When our friend the slacker says they'll be ready in ten minutes, we just assume an hour and are impressed when it only takes them forty five minutes. Anyone else, we're shooting off text messages like "WTF! Whr R U?!" But not our slacker friend, we'll come up with excuses and even blame ourselves! "Well, it is kinda my fault, I know that lazy ass can't wake up before noon without several wake up calls." When they prank call us at work, instead of hanging up the phone, we try lecturing them on why they should be doing something productive. C'mon now, they are 30 damn years old, if they don't know this by now, you can not help them. You're paying the bill on the phone they're calling you from-stop, that'd end the calls. And you're slacker friend will always forget their wallet when you go out to lunch. Instead of making their broke ass do dishes, you reach into your wallet because you're enabling ass stopped by the atm and got extra cash because this friend hasn't had their wallet since 1992.

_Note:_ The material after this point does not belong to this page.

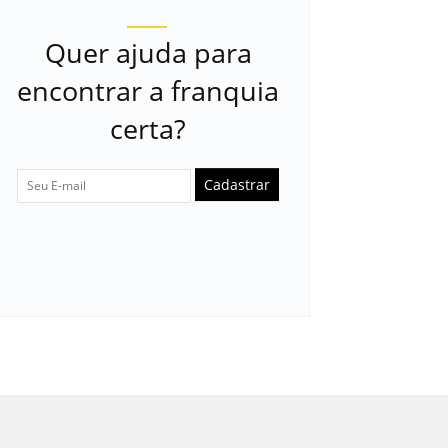
Quer ajuda para
encontrar a franquia
certa?
Cadastrar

Now every once in a while we swear off this person. We're tired of dealing with all their nonsense. We try cold turkey. . . and it never works. Three days will go by and we have ignored every call, not responded to one text message, and since we're not there to loan them gas money, they can't just come by our house. Then we're getting ready for work, and as we grab a towel from the closet a box of old pictures falls and there we are, sixth grade-braces and pimples with those stupid Dr Suess hat on our heads and for a second we miss them. But we're strong; we put the pictures back, remind ourselves of the time they peed on our grandmothers houseplant, and head off to work. Jamming out to the Flashback Friday mix on the way to the office, the DJ plays Big Poppa, and there we are, sophomore year, smoke rolling out the windows of their Ford Festiva, and for a second we miss them. We shake it off and remember when they blew off the job interview for a position we spent months trying to get for them. During our mid day coffee break; the secretary, overwhelmed with her wedding planning jokes about eloping in Vegas, and there we are, barely twenty-one doing body shots off complete strangers at Cesar's Palace, and for a second we miss them. We think about how they threw up on our favorite shoes at the end of the night, and go about our day. The problem is, this person has been so entwined in our life for so long, they're everywhere. After a few more days, we break down and call them.

See, the thing about our slacker friend, is yes, they do outrageous things, but they're there for us when we really need them. That time mom found a pack of Marlboros in our JanSport, knowing you'd be shot, they took the blame and we grimaced as our mom got their dad on the phone. When we dated that loser freshman year who broke our heart, they told the whole school he was premature and burned his pictures with you while eating a pint of Ben and Jerrys. And the day we finalized our divorce, they came over with a bottle of tequila. It dawns on us, our slacker friend listens to us bitch about our nagging spouse, out of control toddler, asshole boss, plummeting portfolios, and mild ulcers all so we can be a grown up. We sure make the grass look greener for them don't we?